Choose the Right Slicer for your Needs

Before purchasing your slicer, it’s important that to take into consideration what you intend to use your slicer for. Manufacturers make slicers for specific products, such as, meats, cheeses, or vegetables.

You will also need to take into consideration how much you will be using your slicer. Slicers vary from light to heavy duty, but if pushed beyond their capacity, can burn out quickly.


Here are some quick guidelines to follow, when finding your slicer:

Light Duty

Light Duty Slicers have up to a 1/3 HP and a blade diameter that is typically 9-12”. They are best for light use, an hour or two at most per day. These are typically not meant for slicing cheese and are the basic model level. These are perfect for small operations that slice for 1-2 hours a day.

Medium Duty

Medium Duty Slicers have 1/3 or ½ HP and a blade diameter that is typically 11-12”. Some models can slice cheese occasionally, but should be mainly used for deli meat and vegetables. These typically have more safety features and can be used up to a few hours a day. These are perfect for restaurants and smaller sandwich shops.

Heavy Duty

Heavy Duty Slicers  have ½ HP motors or better and a blade diameter that is typically 12-14”. They are designed to be used all day and can also slice cheese. These will typically be found in large restaurants, delis, and supermarkets.


Additional Features to consider:

Manual is where the product sits on the carriage and the operator manually pushes the product past the rotating blade.

Semi-automatic is when the slicer can be operated manually, but also have the option to choose the thickness of the slicing, stroke length, and the speed. This allows you to accommodate different types of foods, while letting the slicer run on its own.

Fully automatic can be programmed to continuously slice a specific number of slices, and then be placed on a belt or in a specific pattern. Typically for shingling slices of cheese for deli trays or packaging. Mainly used in supermarkets, or high-volume resorts or casinos.

Cleanability (Kickstand) allows for you to prop your slicer with the kickstand, so that it’s easier to clean all the parts.

Keep your Slicer Sharp

Keeping your blade or knife sharp on your slicer is important. The sharper the blade is, the better it performs, and the safer it is.  If the blade starts to break, tear, or cut your product inconsistently, this means it’s time to sharpen it. When considering your blade or knife, look for the Rockwell rating, it usually ranges from 50-62. The higher the rating number, the longer it holds its edge.

Safety First

When any type of equipment has a knife or blade, it is important to take steps to ensure safety. Firstly, making sure that your employees are properly educated on how to operate the machine is the most important step.

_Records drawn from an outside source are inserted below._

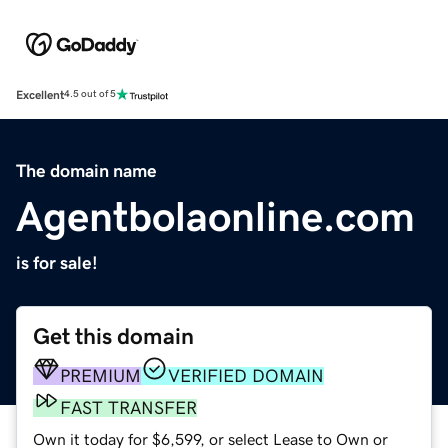
Excellent
4.5 out of 5
The domain name
Agentbolaonline.com
is for sale!
Get this domain
PREMIUM
VERIFIED DOMAIN
FAST TRANSFER
Own it today for $6,599, or select Lease to Own or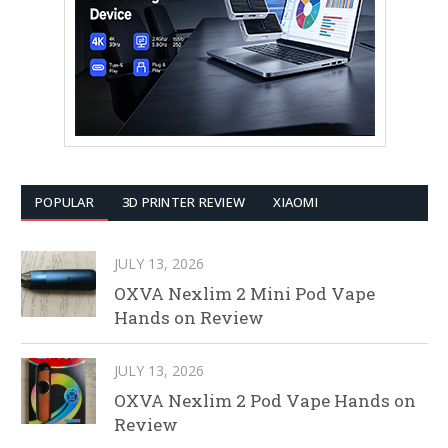
POPULAR
3D PRINTER REVIEW
XIAOMI
JULY 13, 2026
OXVA Nexlim 2 Mini Pod Vape
Hands on Review
JULY 13, 2026
OXVA Nexlim 2 Pod Vape Hands on
Review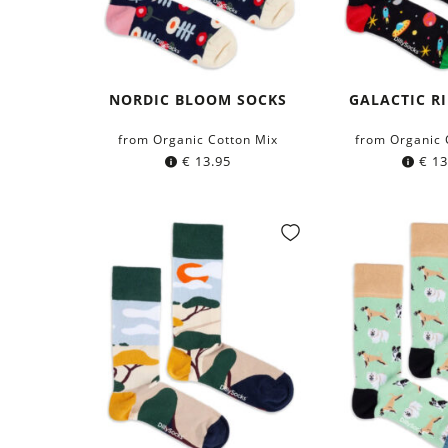
NORDIC BLOOM SOCKS
GALACTIC R
from Organic Cotton Mix
from Organic 
€
13.95
€
13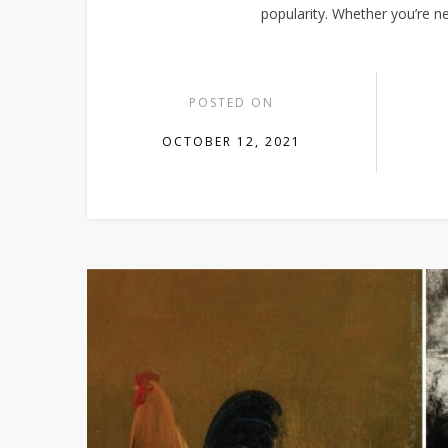
popularity. Whether you’re n
POSTED ON
OCTOBER 12, 2021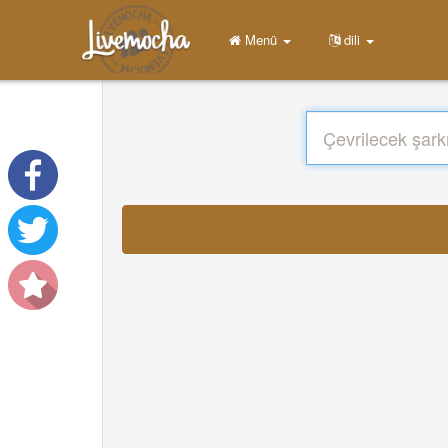
Menü
dili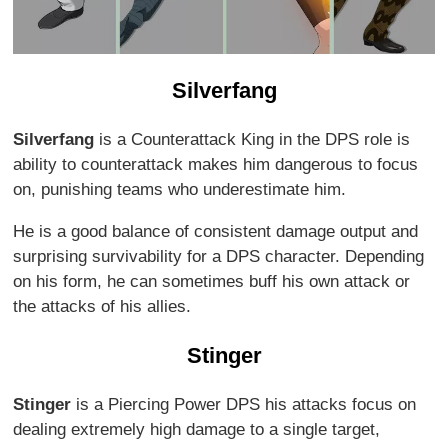
Silverfang
Silverfang
is a Counterattack King in the DPS role is
ability to counterattack makes him dangerous to focus
on, punishing teams who underestimate him.
He is a good balance of consistent damage output and
surprising survivability for a DPS character. Depending
on his form, he can sometimes buff his own attack or
the attacks of his allies.
Stinger
Stinger
is a Piercing Power DPS his attacks focus on
dealing extremely high damage to a single target,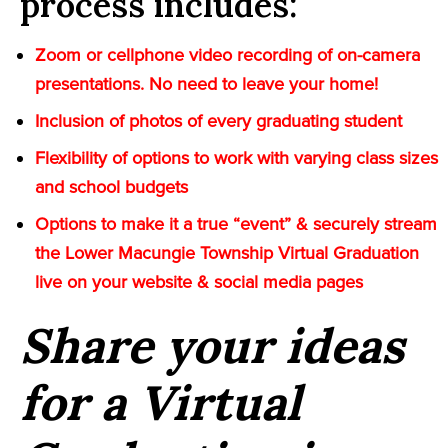
process includes:
Zoom or cellphone video recording of on-camera
presentations. No need to leave your home!
Inclusion of photos of every graduating student
Flexibility of options to work with varying class sizes
and school budgets
Options to make it a true “event” & securely stream
the Lower Macungie Township Virtual Graduation
live on your website & social media pages
Share your ideas
for a Virtual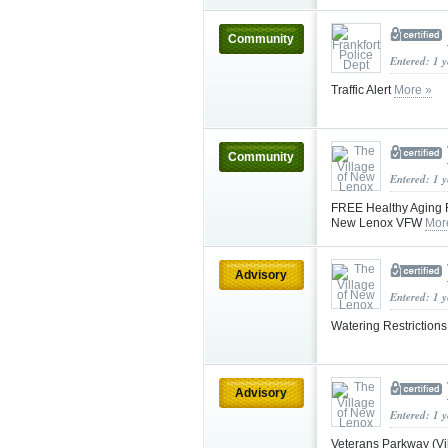
Community
Entered: 1 
Traffic Alert
More »
Community
Entered: 1 
FREE Healthy Aging F
New Lenox VFW
Mor
Advisory
Entered: 1 
Watering Restriction
Advisory
Entered: 1 
Veterans Parkway (Vi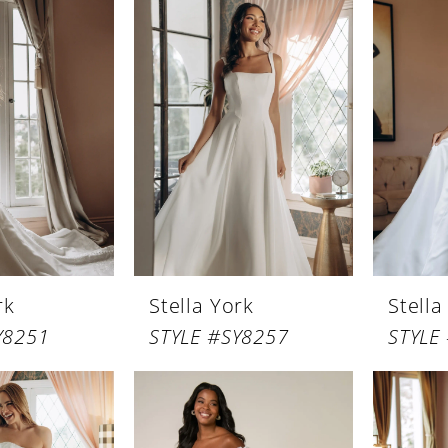
rk
Stella York
Stella
Y8251
STYLE #SY8257
STYLE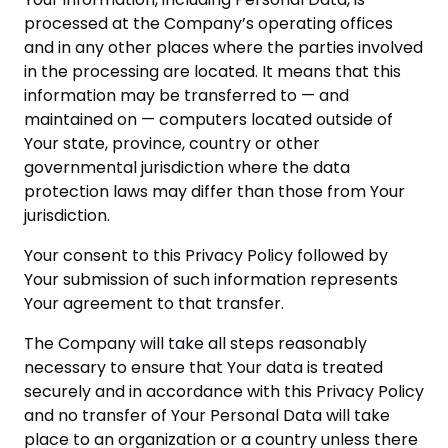
processed at the Company’s operating offices
and in any other places where the parties involved
in the processing are located. It means that this
information may be transferred to — and
maintained on — computers located outside of
Your state, province, country or other
governmental jurisdiction where the data
protection laws may differ than those from Your
jurisdiction.
Your consent to this Privacy Policy followed by
Your submission of such information represents
Your agreement to that transfer.
The Company will take all steps reasonably
necessary to ensure that Your data is treated
securely and in accordance with this Privacy Policy
and no transfer of Your Personal Data will take
place to an organization or a country unless there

No-volt release is a safety feature that requires the user to push the power button again, after the slicer has been unplugged for cleaning or interrupted from a power outage.

Knife guards are designed to expose as little blade as possible. Some knife guards are removable, to allow for cleaning, others are permanently attached.

Gauge plate interlock is a safety feature that requires the gauge plate to be set at zero, so that the carriage can be tilted or removed for cleaning.

Last Slice of Advice

A few last tips to keep in mind, when using a slicer.

  • Slicers perform the best when the foods they're cutting are around 32ºF
  • Serrated blades should be used if you will be cutting anything that is frozen
  • Use manufacturer recommended oil only. Vegetableoil should never be used, the friction will create a sticky mess.
  • Slicers should be on a stand that is no higher than 31-1/2" high. When the price tray is counter height, this allows for the most comfort for the operator.